El joven, uno de los que había observado desafiante al capitán, se giró al grito del oficial.
—¿De qué lo conoces?
—Es…, es…, se…, se…, señor…
—¿Te estás quedando conmigo?
—Señor, es que es tartamudo —intervino otro de los hombres.
—Entonces habla tú. —El capitán pasó a apuntarlo con su automática—. ¿De qué conoces al gitano?
—Ha venido a vendernos patatas. Durante la guerra ya las vendía. Las debe de robar por aquí.
—¿Y la pistola?
—Se ha escapado del castillo de Montjuïc.
—No lo querían ni los comunistas —dijo el sargento, mientras escupía a su presa, que permanecía en el suelo.
—Se ha escapado de ustedes —dijo el otro hombre.
—Núñez, levántelo.
El sargento cogió al gitano como si fuera un saco y lo puso delante del capitán.
—¿Y por qué te detuvimos? —preguntó, a la vez que le colocaba su revólver enmohecido bajo la garganta.
—Por ser gitano —escupió.
—Buen motivo. Si quieres salvar la vida, dinos dónde podemos encontrar comunistas, esas ratas que se esconden en vuestro barrio. Seguro que lo sabéis. Y esto va para todos —advirtió el capitán, que apuntó con su pistola a los otros hombres.
Todos callaron. También el gitano.
El capitán abrió fuego contra el más joven. La bala le arrancó medio lóbulo de la oreja izquierda. Su lamento desgarró aquella sucia calle del Chino.
—¡Que me lo digáis ahora!
—Unos soldados y un coronel, que escaparon también del castillo, se quedaron en el cementerio —dijo finalmente el gitano.

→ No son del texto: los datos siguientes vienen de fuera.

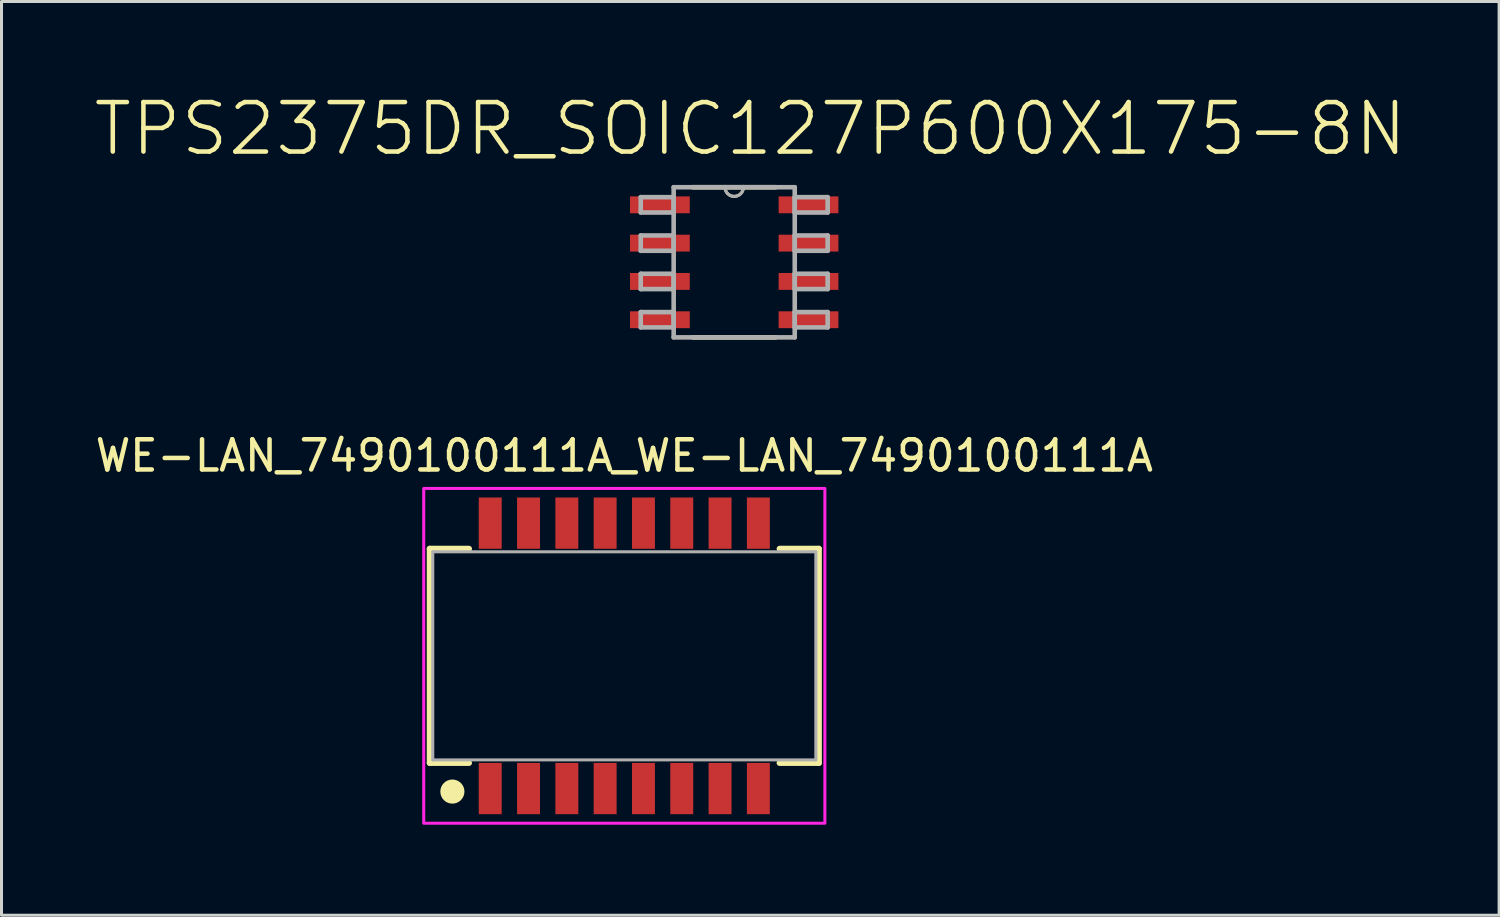
<source format=kicad_pcb>
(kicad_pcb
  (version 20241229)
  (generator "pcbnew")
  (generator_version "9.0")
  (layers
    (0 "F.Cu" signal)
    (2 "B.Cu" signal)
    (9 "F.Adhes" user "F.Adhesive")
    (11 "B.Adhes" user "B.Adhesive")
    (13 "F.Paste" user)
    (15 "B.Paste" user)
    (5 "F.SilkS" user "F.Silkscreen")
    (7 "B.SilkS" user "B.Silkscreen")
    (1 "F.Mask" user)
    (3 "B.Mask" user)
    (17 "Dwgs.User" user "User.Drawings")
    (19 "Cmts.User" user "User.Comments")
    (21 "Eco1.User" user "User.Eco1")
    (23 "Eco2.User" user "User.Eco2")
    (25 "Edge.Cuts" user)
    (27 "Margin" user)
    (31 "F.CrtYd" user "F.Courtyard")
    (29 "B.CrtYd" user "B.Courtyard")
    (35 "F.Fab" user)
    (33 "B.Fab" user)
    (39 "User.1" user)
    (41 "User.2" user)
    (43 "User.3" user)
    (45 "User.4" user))
  (footprint "TPS2375DR_SOIC127P600X175-8N"
    (layer "F.Cu")
    (at 21.293 5.646)
    (property "Reference" "TPS2375DR_SOIC127P600X175-8N" (at 0.534 -4.423 0) (layer "F.SilkS") (effects (font (size 1.641 1.641) (thickness 0.15))))
    (attr smd)
    (fp_line (start -1.372 2.489) (end 1.372 2.489) (stroke (width 0.152) (type solid)) (layer "F.SilkS"))
    (fp_line (start -0.305 -2.489) (end -1.372 -2.489) (stroke (width 0.152) (type solid)) (layer "F.SilkS"))
    (fp_line (start 0.305 -2.489) (end -0.305 -2.489) (stroke (width 0.152) (type solid)) (layer "F.SilkS"))
    (fp_line (start 1.372 -2.489) (end 0.305 -2.489) (stroke (width 0.152) (type solid)) (layer "F.SilkS"))
    (fp_arc (start 0.3048 -2.4892) (mid 0 -2.1844) (end -0.3048 -2.4892) (stroke (width 0.1) (type solid)) (layer "F.SilkS"))
    (fp_line (start -3.099 -2.159) (end -3.099 -1.651) (stroke (width 0.152) (type solid)) (layer "F.Fab"))
    (fp_line (start -3.099 -1.651) (end -2.007 -1.651) (stroke (width 0.152) (type solid)) (layer "F.Fab"))
    (fp_line (start -3.099 -0.889) (end -3.099 -0.381) (stroke (width 0.152) (type solid)) (layer "F.Fab"))
    (fp_line (start -3.099 -0.381) (end -2.007 -0.381) (stroke (width 0.152) (type solid)) (layer "F.Fab"))
    (fp_line (start -3.099 0.381) (end -3.099 0.889) (stroke (width 0.152) (type solid)) (layer "F.Fab"))
    (fp_line (start -3.099 0.889) (end -2.007 0.889) (stroke (width 0.152) (type solid)) (layer "F.Fab"))
    (fp_line (start -3.099 1.651) (end -3.099 2.159) (stroke (width 0.152) (type solid)) (layer "F.Fab"))
    (fp_line (start -3.099 2.159) (end -2.007 2.159) (stroke (width 0.152) (type solid)) (layer "F.Fab"))
    (fp_line (start -2.007 -2.489) (end -2.007 2.489) (stroke (width 0.152) (type solid)) (layer "F.Fab"))
    (fp_line (start -2.007 -2.159) (end -3.099 -2.159) (stroke (width 0.152) (type solid)) (layer "F.Fab"))
    (fp_line (start -2.007 -1.651) (end -2.007 -2.159) (stroke (width 0.152) (type solid)) (layer "F.Fab"))
    (fp_line (start -2.007 -0.889) (end -3.099 -0.889) (stroke (width 0.152) (type solid)) (layer "F.Fab"))
    (fp_line (start -2.007 -0.381) (end -2.007 -0.889) (stroke (width 0.152) (type solid)) (layer "F.Fab"))
    (fp_line (start -2.007 0.381) (end -3.099 0.381) (stroke (width 0.152) (type solid)) (layer "F.Fab"))
    (fp_line (start -2.007 0.889) (end -2.007 0.381) (stroke (width 0.152) (type solid)) (layer "F.Fab"))
    (fp_line (start -2.007 1.651) (end -3.099 1.651) (stroke (width 0.152) (type solid)) (layer "F.Fab"))
    (fp_line (start -2.007 2.159) (end -2.007 1.651) (stroke (width 0.152) (type solid)) (layer "F.Fab"))
    (fp_line (start -2.007 2.489) (end 2.007 2.489) (stroke (width 0.152) (type solid)) (layer "F.Fab"))
    (fp_line (start -0.305 -2.489) (end -2.007 -2.489) (stroke (width 0.152) (type solid)) (layer "F.Fab"))
    (fp_line (start 0.305 -2.489) (end -0.305 -2.489) (stroke (width 0.152) (type solid)) (layer "F.Fab"))
    (fp_line (start 2.007 -2.489) (end 0.305 -2.489) (stroke (width 0.152) (type solid)) (layer "F.Fab"))
    (fp_line (start 2.007 -2.159) (end 2.007 -1.651) (stroke (width 0.152) (type solid)) (layer "F.Fab"))
    (fp_line (start 2.007 -1.651) (end 3.099 -1.651) (stroke (width 0.152) (type solid)) (layer "F.Fab"))
    (fp_line (start 2.007 -0.889) (end 2.007 -0.381) (stroke (width 0.152) (type solid)) (layer "F.Fab"))
    (fp_line (start 2.007 -0.381) (end 3.099 -0.381) (stroke (width 0.152) (type solid)) (layer "F.Fab"))
    (fp_line (start 2.007 0.381) (end 2.007 0.889) (stroke (width 0.152) (type solid)) (layer "F.Fab"))
    (fp_line (start 2.007 0.889) (end 3.099 0.889) (stroke (width 0.152) (type solid)) (layer "F.Fab"))
    (fp_line (start 2.007 1.651) (end 2.007 2.159) (stroke (width 0.152) (type solid)) (layer "F.Fab"))
    (fp_line (start 2.007 2.159) (end 3.099 2.159) (stroke (width 0.152) (type solid)) (layer "F.Fab"))
    (fp_line (start 2.007 2.489) (end 2.007 -2.489) (stroke (width 0.152) (type solid)) (layer "F.Fab"))
    (fp_line (start 3.099 -2.159) (end 2.007 -2.159) (stroke (width 0.152) (type solid)) (layer "F.Fab"))
    (fp_line (start 3.099 -1.651) (end 3.099 -2.159) (stroke (width 0.152) (type solid)) (layer "F.Fab"))
    (fp_line (start 3.099 -0.889) (end 2.007 -0.889) (stroke (width 0.152) (type solid)) (layer "F.Fab"))
    (fp_line (start 3.099 -0.381) (end 3.099 -0.889) (stroke (width 0.152) (type solid)) (layer "F.Fab"))
    (fp_line (start 3.099 0.381) (end 2.007 0.381) (stroke (width 0.152) (type solid)) (layer "F.Fab"))
    (fp_line (start 3.099 0.889) (end 3.099 0.381) (stroke (width 0.152) (type solid)) (layer "F.Fab"))
    (fp_line (start 3.099 1.651) (end 2.007 1.651) (stroke (width 0.152) (type solid)) (layer "F.Fab"))
    (fp_line (start 3.099 2.159) (end 3.099 1.651) (stroke (width 0.152) (type solid)) (layer "F.Fab"))
    (fp_arc (start 0.3048 -2.4892) (mid 0 -2.1844) (end -0.3048 -2.4892) (stroke (width 0.1) (type solid)) (layer "F.Fab"))
    (pad "1" smd rect (at -2.464 -1.905) (size 1.981 0.559) (layers "F.Cu" "F.Mask" "F.Paste"))
    (pad "2" smd rect (at -2.464 -0.635) (size 1.981 0.559) (layers "F.Cu" "F.Mask" "F.Paste"))
    (pad "3" smd rect (at -2.464 0.635) (size 1.981 0.559) (layers "F.Cu" "F.Mask" "F.Paste"))
    (pad "4" smd rect (at -2.464 1.905) (size 1.981 0.559) (layers "F.Cu" "F.Mask" "F.Paste"))
    (pad "5" smd rect (at 2.464 1.905) (size 1.981 0.559) (layers "F.Cu" "F.Mask" "F.Paste"))
    (pad "6" smd rect (at 2.464 0.635) (size 1.981 0.559) (layers "F.Cu" "F.Mask" "F.Paste"))
    (pad "7" smd rect (at 2.464 -0.635) (size 1.981 0.559) (layers "F.Cu" "F.Mask" "F.Paste"))
    (pad "8" smd rect (at 2.464 -1.905) (size 1.981 0.559) (layers "F.Cu" "F.Mask" "F.Paste")))
  (footprint "WE-LAN_7490100111A_WE-LAN_7490100111A"
    (layer "F.Cu")
    (at 17.649 18.695)
    (property "Reference" "WE-LAN_7490100111A_WE-LAN_7490100111A" (at 0 -6.635 0) (layer "F.SilkS") (effects (font (size 1 1) (thickness 0.15))))
    (attr smd)
    (fp_line (start -6.45 3.55) (end -6.45 -3.55) (stroke (width 0.2) (type solid)) (layer "F.SilkS"))
    (fp_line (start -5.15 -3.55) (end -6.45 -3.55) (stroke (width 0.2) (type solid)) (layer "F.SilkS"))
    (fp_line (start -5.15 3.55) (end -6.45 3.55) (stroke (width 0.2) (type solid)) (layer "F.SilkS"))
    (fp_line (start 5.15 -3.55) (end 6.45 -3.55) (stroke (width 0.2) (type solid)) (layer "F.SilkS"))
    (fp_line (start 5.15 3.55) (end 6.45 3.55) (stroke (width 0.2) (type solid)) (layer "F.SilkS"))
    (fp_line (start 6.45 -3.55) (end 6.45 3.55) (stroke (width 0.2) (type solid)) (layer "F.SilkS"))
    (fp_circle (center -5.7 4.5) (end -5.5 4.5) (stroke (width 0.4) (type solid)) (fill no) (layer "F.SilkS"))
    (fp_poly (pts (xy -6.65 -5.55) (xy 6.65 -5.55) (xy 6.65 5.55) (xy -6.65 5.55)) (stroke (width 0.1) (type solid)) (fill no) (layer "F.CrtYd"))
    (fp_line (start -6.35 -3.45) (end 6.35 -3.45) (stroke (width 0.1) (type solid)) (layer "F.Fab"))
    (fp_line (start -6.35 3.45) (end -6.35 -3.45) (stroke (width 0.1) (type solid)) (layer "F.Fab"))
    (fp_line (start 6.35 3.45) (end -6.35 3.45) (stroke (width 0.1) (type solid)) (layer "F.Fab"))
    (fp_line (start 6.35 3.45) (end 6.35 -3.45) (stroke (width 0.1) (type solid)) (layer "F.Fab"))
    (pad "1" smd rect (at -4.445 4.4 90) (size 1.7 0.76) (layers "F.Cu" "F.Mask" "F.Paste"))
    (pad "2" smd rect (at -3.175 4.4 90) (size 1.7 0.76) (layers "F.Cu" "F.Mask" "F.Paste"))
    (pad "3" smd rect (at -1.905 4.4 90) (size 1.7 0.76) (layers "F.Cu" "F.Mask" "F.Paste"))
    (pad "4" smd rect (at -0.635 4.4 90) (size 1.7 0.76) (layers "F.Cu" "F.Mask" "F.Paste"))
    (pad "5" smd rect (at 0.635 4.4 90) (size 1.7 0.76) (layers "F.Cu" "F.Mask" "F.Paste"))
    (pad "6" smd rect (at 1.905 4.4 90) (size 1.7 0.76) (layers "F.Cu" "F.Mask" "F.Paste"))
    (pad "7" smd rect (at 3.175 4.4 90) (size 1.7 0.76) (layers "F.Cu" "F.Mask" "F.Paste"))
    (pad "8" smd rect (at 4.445 4.4 90) (size 1.7 0.76) (layers "F.Cu" "F.Mask" "F.Paste"))
    (pad "9" smd rect (at 4.445 -4.4 90) (size 1.7 0.76) (layers "F.Cu" "F.Mask" "F.Paste"))
    (pad "10" smd rect (at 3.175 -4.4 90) (size 1.7 0.76) (layers "F.Cu" "F.Mask" "F.Paste"))
    (pad "11" smd rect (at 1.905 -4.4 90) (size 1.7 0.76) (layers "F.Cu" "F.Mask" "F.Paste"))
    (pad "12" smd rect (at 0.635 -4.4 90) (size 1.7 0.76) (layers "F.Cu" "F.Mask" "F.Paste"))
    (pad "13" smd rect (at -0.635 -4.4 90) (size 1.7 0.76) (layers "F.Cu" "F.Mask" "F.Paste"))
    (pad "14" smd rect (at -1.905 -4.4 90) (size 1.7 0.76) (layers "F.Cu" "F.Mask" "F.Paste"))
    (pad "15" smd rect (at -3.175 -4.4 90) (size 1.7 0.76) (layers "F.Cu" "F.Mask" "F.Paste"))
    (pad "16" smd rect (at -4.445 -4.4 90) (size 1.7 0.76) (layers "F.Cu" "F.Mask" "F.Paste"))
    (zone (net_name "") (layer "F.Cu") (hatch full 0.508) (connect_pads) (min_thickness 0.01) (filled_areas_thickness no) (keepout (tracks not_allowed) (vias not_allowed) (pads not_allowed) (copperpour not_allowed) (footprints allowed)) (placement (enabled no)) (fill) (polygon (pts (xy 11.299 15.145) (xy 23.999 15.145) (xy 23.999 22.245) (xy 11.299 22.245))))
    (zone (net_name "") (layers "F.Cu" "B.Cu") (hatch full 0.508) (connect_pads) (min_thickness 0.01) (filled_areas_thickness no) (keepout (tracks allowed) (vias not_allowed) (pads allowed) (copperpour allowed) (footprints allowed)) (placement (enabled no)) (fill) (polygon (pts (xy 11.299 15.145) (xy 23.999 15.145) (xy 23.999 22.245) (xy 11.299 22.245)))))
  (gr_rect
    (start -3 -3)
    (end 46.654 27.295)
    (stroke (width 0.1) (type default))
    (fill no)
    (layer "Edge.Cuts")))
</source>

—Mi vecino, el del tercero C de la calle de Escudellers, está escondido en una pared falsa de la cocina —continuó el gordo de las patillas.
—Muy bien, Núñez, haga una lista.
—De acuerdo. ¿Y qué hacemos después con estos? —murmuró.
—Cuando hablen, nos los llevaremos al castillo, para que visiten el foso de Santa Elena —contestó en voz queda el capitán.
Solo el gitano lo oyó. Pero no dijo nada. Si debía morir, prefería hacerlo después de tratar de huir nuevamente.